JIT: So you want to be faster than an interpreter on modern CPUs

67 points by pinaraf a day ago

stmw 2 hours ago

Good read. But a word of caution - the "JIT vs interpreter" comparisons often favor the interpreter when the JIT is inplemented as more-or-less simple inlining of the interpreter code. (Here called "copy-and-patch" but a decades-only approach). I've had fairly senior engineers try to convince me that this is true even for Java VMs. It's not in general, at least not with the right kind of JIT compiler design.

hoten an hour ago

I just recently upgraded[1] a JIT that essentially compiled each bytecode separately to one that shares registers within the same basic block. Easy 40 percent improvement to runtime, as expected.
But something I hadn't expected was it also improved compilation time by 40 percent too (fewer virtual registers made for much faster register allocation).
[1] https://github.com/ZQuestClassic/ZQuestClassic/commit/68087d...
_cogg an hour ago

Yeah, I expect the real advantage of a JIT is that you can perform proper register allocation and avoid a lot of stack and/or virtual register manipulation.
I wrote a toy copy-patch JIT before and I don't remember being impressed with the performance, even compared to a naive dispatch loop, even on my ~11 year old processor.

klipklop 2 hours ago

A shame operating systems like iOS/iPadOS do not allow JIT. iPad Pro's have such fast CPU's that you cant even use fully because of decisions like this.

Pulcinella 27 minutes ago

Those operating systems allow it, but Apple does not. Agree that it is a total waste.

gr4vityWall 3 hours ago

That was a pretty interesting read.

My take is that you can get pretty far these days with a simple bytecode interpreter. Food for thought if your side project could benefit from a DSL!

imtringued an hour ago

I'm not really interested in building an interpreter, but the part about scalar out of order execution got me thinking. The opcode sequencing logic of an interpreter is inherently serial and an obvious bottleneck (step++; goto step->label; requires an add, then a fetch and then a jump, pretty ugly).

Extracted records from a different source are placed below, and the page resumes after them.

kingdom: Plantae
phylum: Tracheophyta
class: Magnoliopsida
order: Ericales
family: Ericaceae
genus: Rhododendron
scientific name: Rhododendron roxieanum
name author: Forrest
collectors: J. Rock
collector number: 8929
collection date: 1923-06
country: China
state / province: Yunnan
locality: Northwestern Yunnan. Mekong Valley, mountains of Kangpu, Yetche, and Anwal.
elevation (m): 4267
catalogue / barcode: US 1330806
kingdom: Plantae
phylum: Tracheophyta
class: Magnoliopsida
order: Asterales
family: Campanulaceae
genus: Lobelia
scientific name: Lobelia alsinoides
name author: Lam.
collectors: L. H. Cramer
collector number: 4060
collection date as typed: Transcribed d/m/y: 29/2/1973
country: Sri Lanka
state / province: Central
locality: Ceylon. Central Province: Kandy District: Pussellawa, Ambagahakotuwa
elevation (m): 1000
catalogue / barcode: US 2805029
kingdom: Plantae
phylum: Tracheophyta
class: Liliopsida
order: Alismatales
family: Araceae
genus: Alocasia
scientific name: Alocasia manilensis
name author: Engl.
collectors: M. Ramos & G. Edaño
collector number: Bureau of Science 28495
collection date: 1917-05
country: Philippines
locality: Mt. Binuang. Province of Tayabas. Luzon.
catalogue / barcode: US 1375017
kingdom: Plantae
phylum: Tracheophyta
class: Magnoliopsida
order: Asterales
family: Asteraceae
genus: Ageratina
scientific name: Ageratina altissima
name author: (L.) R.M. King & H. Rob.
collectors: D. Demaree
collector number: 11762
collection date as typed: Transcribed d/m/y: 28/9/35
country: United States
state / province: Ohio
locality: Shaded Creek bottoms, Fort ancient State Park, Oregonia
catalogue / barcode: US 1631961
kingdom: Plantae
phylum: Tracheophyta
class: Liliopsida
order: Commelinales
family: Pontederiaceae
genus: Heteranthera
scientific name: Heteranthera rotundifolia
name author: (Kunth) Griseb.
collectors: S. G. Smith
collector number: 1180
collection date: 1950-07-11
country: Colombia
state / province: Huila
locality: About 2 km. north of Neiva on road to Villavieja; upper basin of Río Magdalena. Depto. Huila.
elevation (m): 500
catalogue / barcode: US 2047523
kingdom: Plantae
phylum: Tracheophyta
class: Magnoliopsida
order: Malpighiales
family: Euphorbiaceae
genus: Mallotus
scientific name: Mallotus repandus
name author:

Why not do the same thing the CPU does and fetch N jump addresses at once?

Now the overhead is gone and you just need to figure out how to let the CPU fetch the chain of instructions that implement the opcodes.

You simply copy the interpreter N times, store N opcode jump addresses in N registers and each interpreter copy is hardcoded to access its own register during the computed goto.